President of Venezuela Nicolás Maduro (Photo internet reproduction)

On the one hand, the Venezuelan regime managed in October for Efraín Antonio Campo Flores and Francisco Flores de Freitas, the nephews of Maduro’s wife, to return to Venezuela in the midst of a hostage exchange with the US government that involved seven other people with US citizenship.

The “narcosobrinos”, as they are popularly known, were apprehended in 2015 for participating in a conspiracy to introduce nearly 800 kilograms of cocaine into the United States. This fact dealt a mental blow to those who believe that outside of Venezuela the criminal actions of Chavismo can come up against the justice mechanisms that evidently have not been present within the country for decades.

This is not at all surprising if one considers that throughout the year the White House has been sending messages to Miraflores, assuring that it is willing to negotiate with the Venezuelan tyranny in exchange for it leading to fairly credible presidential elections. 

Said approach has already materialized with the return of Chavismo to a negotiating table established in Mexico with certain sectors of the opposition. 

A process that has also had the endorsement of the European Union and in which the conditions for the 2024 elections are intended to be structured. Until now, there is no certainty that Chavismo is giving up positions, with a view to allowing its removal from power by democratic means that year. Quite the opposite.

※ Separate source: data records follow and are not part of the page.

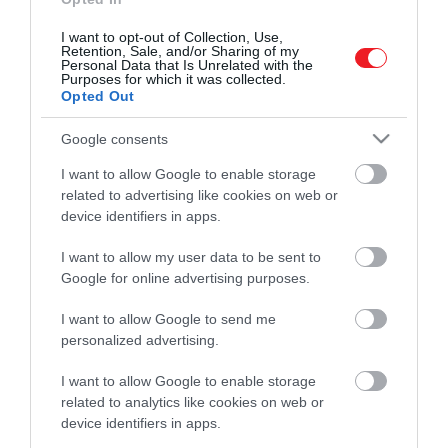
I want to opt-out of Collection, Use,
Retention, Sale, and/or Sharing of my
Personal Data that Is Unrelated with the
Purposes for which it was collected.
Opted Out
Google consents
Művelődj, szórakozz, kíváncsiskodj, kóstolgass
I want to allow Google to enable storage
és ismerd meg a Hamu és Gyémánt világát!
related to advertising like cookies on web or
device identifiers in apps.
I want to allow my user data to be sent to
Google for online advertising purposes.
ROVATOK
I want to allow Google to send me
personalized advertising.
Kultúra
Tudomány
I want to allow Google to enable storage
related to analytics like cookies on web or
Utazás
device identifiers in apps.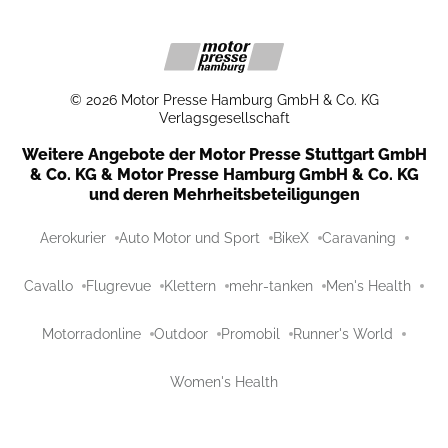
©
2026
Motor Presse Hamburg GmbH & Co. KG
Verlagsgesellschaft
Weitere Angebote der Motor Presse Stuttgart GmbH
& Co. KG & Motor Presse Hamburg GmbH & Co. KG
und deren Mehrheitsbeteiligungen
Aerokurier
Auto Motor und Sport
BikeX
Caravaning
Cavallo
Flugrevue
Klettern
mehr-tanken
Men's Health
Motorradonline
Outdoor
Promobil
Runner's World
Women's Health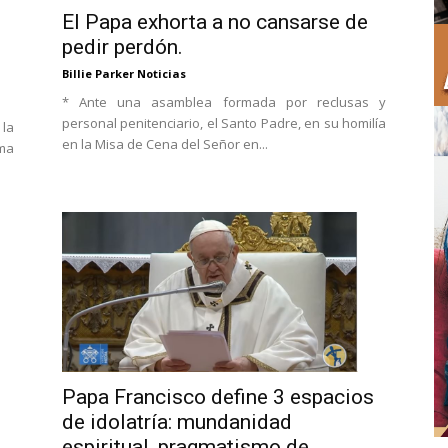
El Papa exhorta a no cansarse de
pedir perdón.
Billie Parker Noticias
* Ante una asamblea formada por reclusas y
personal penitenciario, el Santo Padre, en su homilía
 la
en la Misa de Cena del Señor en...
oma
Papa Francisco define 3 espacios
de idolatría: mundanidad
espiritual, pragmatismo de...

At the moment, one aspect that has been absent in these talks is the release of political prisoners, which by the end of the year and according to the NGO Foro Penal amounted to 274 in Venezuela. 

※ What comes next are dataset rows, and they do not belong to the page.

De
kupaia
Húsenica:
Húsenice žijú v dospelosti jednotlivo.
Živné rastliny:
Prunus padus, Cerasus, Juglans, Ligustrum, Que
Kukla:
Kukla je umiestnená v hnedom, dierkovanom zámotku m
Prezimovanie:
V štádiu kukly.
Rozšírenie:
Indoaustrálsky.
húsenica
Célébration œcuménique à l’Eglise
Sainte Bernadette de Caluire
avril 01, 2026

However, what has derived from the negotiation in Mexico is the granting of a new license from the Biden administration to the North American oil company Chevron, so that it could resume operations in the Caribbean nation. 

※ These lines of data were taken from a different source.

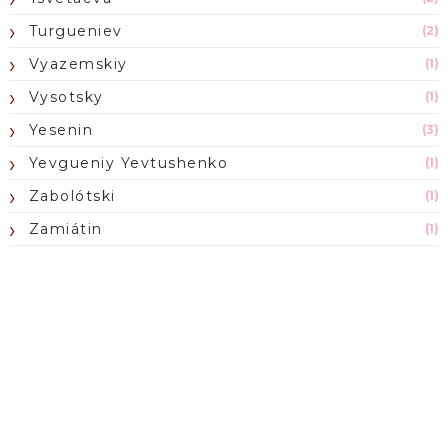
Turgueniev
(2)
Vyazemskiy
(1)
Vysotsky
(1)
Yesenin
(3)
Yevgueniy Yevtushenko
(1)
Zabolótski
(1)
Zamiátin
(1)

At the beginning of December, said company and the Maduro regime signed an agreement to resume joint activities in the energy sector.

All in all, the Venezuelan opposition has shown itself to be completely out of joint and incapable of generating political damage to the regime, ultimately assuming the electoral route -again- as the method of struggle to be used between now and 2024. 

During the last stretch of this year The names of at least a dozen opponents who intend to challenge Maduro for the presidency have been revealed, without the substantive approach to the transparency of the electoral system and respect for minimum democratic conditions appearing anywhere.

Thus, 2022 has also been the year in which practically the entire Venezuelan opposition has lowered flags and has folded to the electoral strategy, leaving behind the speeches that proposed confrontation with Maduro by other methods. Juan Guaidó himself has fallen into this mess, who has fully embarked on the call to vote in 2024.

After all, Guaidó, until now called the interim president of Venezuela, has been betrayed even in recent days by a segment of the parties that supported him; all this by openly requesting the definitive cessation for next year of the figure of the “interim government” and everything that this entails.

On the other hand, and in addition to the propaganda campaign carried out by the Chavista regime, the basic situation in Venezuela has maintained its characteristic negative features: for example, by the end of November the accumulated inflation in the country during 2022 was 195% (the highest in the region along with that of Argentina), in addition to experiencing a new process of depreciation of the Bolívar (the local currency) that reached historical minimum values with respect to the dollar.

The correlate of this disaster has continued to be the growing flow of Venezuelan migrants leaving their country of origin for other nations in the region. During this year, different international organizations certified that more than 7 million people had left Venezuela in recent years. This dire situation has led more than 970,000 migrants, according to the UN Refugee Agency, to request asylum in different parts of the world.